Çok doluyum ama yeni internet yasası uyarınca tepkimi mümkün olduğunca nazik bir dille anlatmaya çalışacağım
Kendisini Norveç maçından sonra televizyonda izlerken de benzer şeyler söylemişti Haluk bey. Haluk bey gözyaşları içindeydi ve konuşmakta güçlük çekiyordu. YENİ BİR DESTAN YAZMIŞTIK ????? Öyle ya Bosna-Malta gibi takımlarla ve Yunanistan ve Norveç gibi Avrupa futbol endüstrisinin devleri ile aynı gruptan dişe diş kora kor bir mücadele ile finallere çıkma şansını yakalamıştık. Böyle bir manzara karşısında kim gözyaşlarını tutabilirdi ki?
Böylesine zor bir grupta finallere çıkma şansını son maça bırakan millilerimize ne yapsak azdı. Haluk bey de maddi olarak ne isterlerse az olacağını ifade ediyordu...
Milli seremoniye asker selamı vererek çıkan‚ galibiyetleri şehit ailelerine armağan ettiklerini söyleyen milli kadromuzun maddi olarak bir maçtan kazanacağı birkaç yüzbin dolarının ne önemi vardı ki?
Ne mi yaptılar? Sadece görevlerini.
Bazısı sadece görevini yaparken evine tabut içinde dönüyor. Bazısı sadece görevini yaparken elini bacağını kaybediyor. Bazısı sadece görevini yapmak için sabahın ayazında fabrikanın yolunu tutuyor. Bazısı sokak süpürürken bazısı 8-9 yaşında sanayi sitelerinde tanışıyor yeni görevleriyle.
Kimse onlara işlerini yaptıkları için fazla para ödemiyor. Ama bizim çocuklar ve Fatih Hocamız görev yaptıkları için cepler doluyor. Aslan hocamız ayda 100.000 YTL alırken‚ vatansever futbolcularımız da ufak meblağlar tabi ki isteyecekler.
Ben helal etmiyorum Haluk bey. Bu paralar futbolculara ödenirse ben hakkımı helal etmiyorum. Bu kadar berbat bir gruptan bu kadar berbat bir kadro ve taktik anlayışı ile şansını son maça bırakan takıma ve teknik kadroya bir lira hakkımı helal etmiyorum.

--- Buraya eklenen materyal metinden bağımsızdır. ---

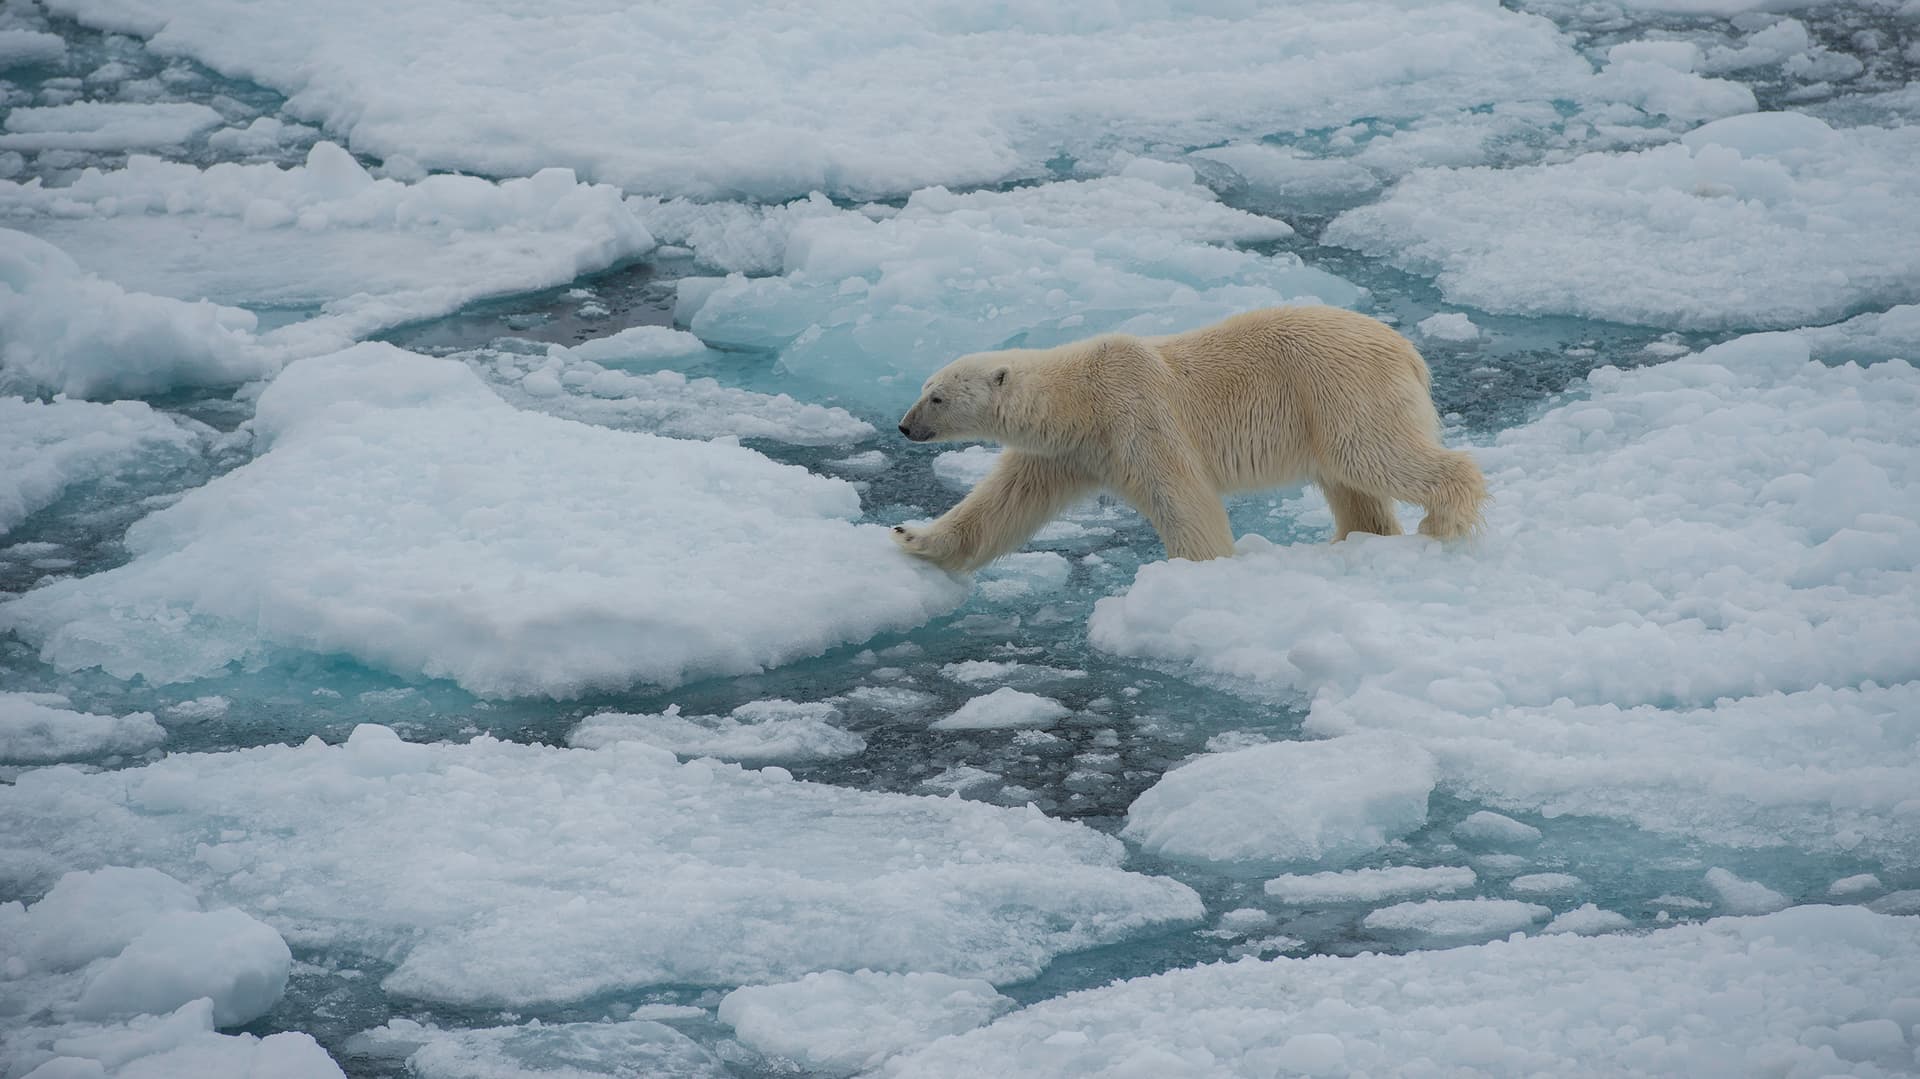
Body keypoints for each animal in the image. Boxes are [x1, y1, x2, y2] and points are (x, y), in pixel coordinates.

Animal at [891, 305, 1486, 573]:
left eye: (936, 397)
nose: (904, 426)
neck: (1080, 396)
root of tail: (1407, 350)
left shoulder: (1136, 416)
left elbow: (1182, 498)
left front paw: (1197, 572)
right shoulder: (1067, 451)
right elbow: (1003, 504)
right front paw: (912, 535)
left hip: (1339, 387)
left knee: (1371, 455)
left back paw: (1443, 520)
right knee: (1350, 483)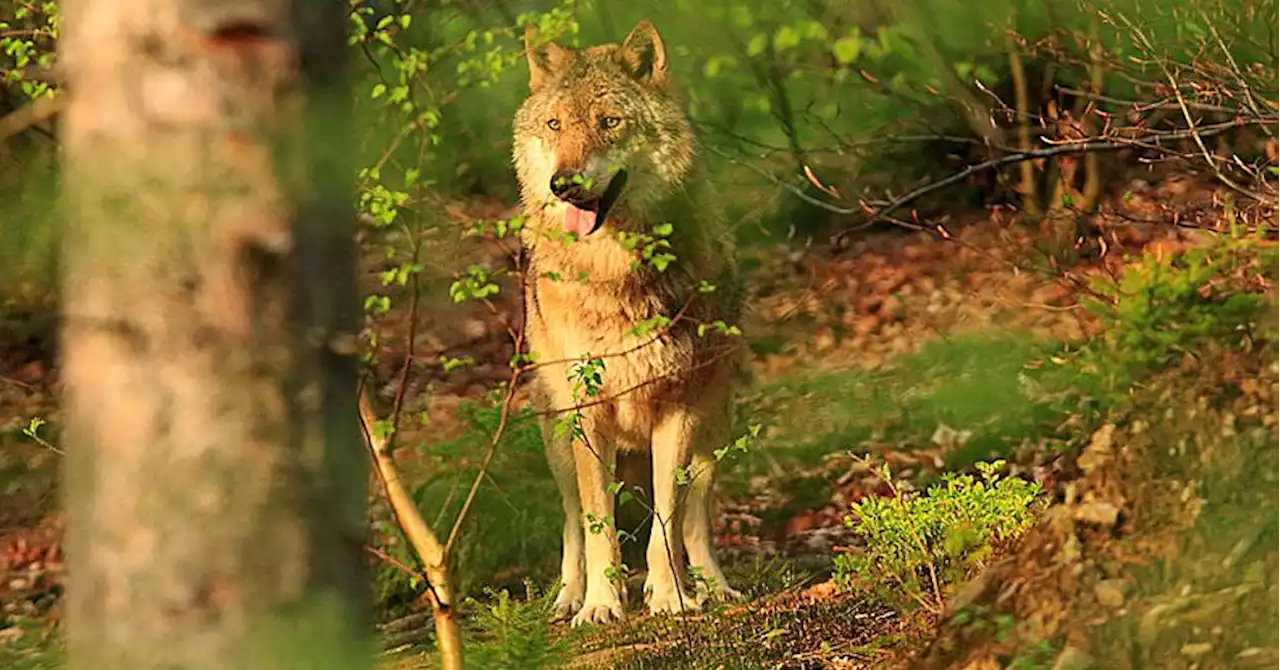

Bu kadar ucuz bir gruptan bu kadar rezalet sonuçları çıkardıktan sonra gözyaşlarına boğulan size‚ sayın hocamız Fatih Terim´e ve oyuncularımIza bir kez daha sesleniyorum.
HAKKIMI HELAL ETMİYORUM!
Her kelimesine katılıyorum.
400defa 500defa gerekirse 10000defa daha yazalım.Bahsi geçen para hiçbirinizin parası değil.Hakkınız yokki helal edesiniz!
quote:
Orjinalden alıntı: vaypcnet
Devletten?
Memur??
Öğrenmeniz gereken pek çok şey var.Bir kısmını yukarıda yazdık internette pek çok bilgiye ulaşabilirsiniz bununla ilgili.
quote:
Orjinalden alıntı: KillForYou!
Yıllardır bu böyle.Milli takımlar teknik direktörü de devletten en çok para alan memur sıfatını taşıyor.Cumhurbaşkanınından bile daha fazla maaş alıyor.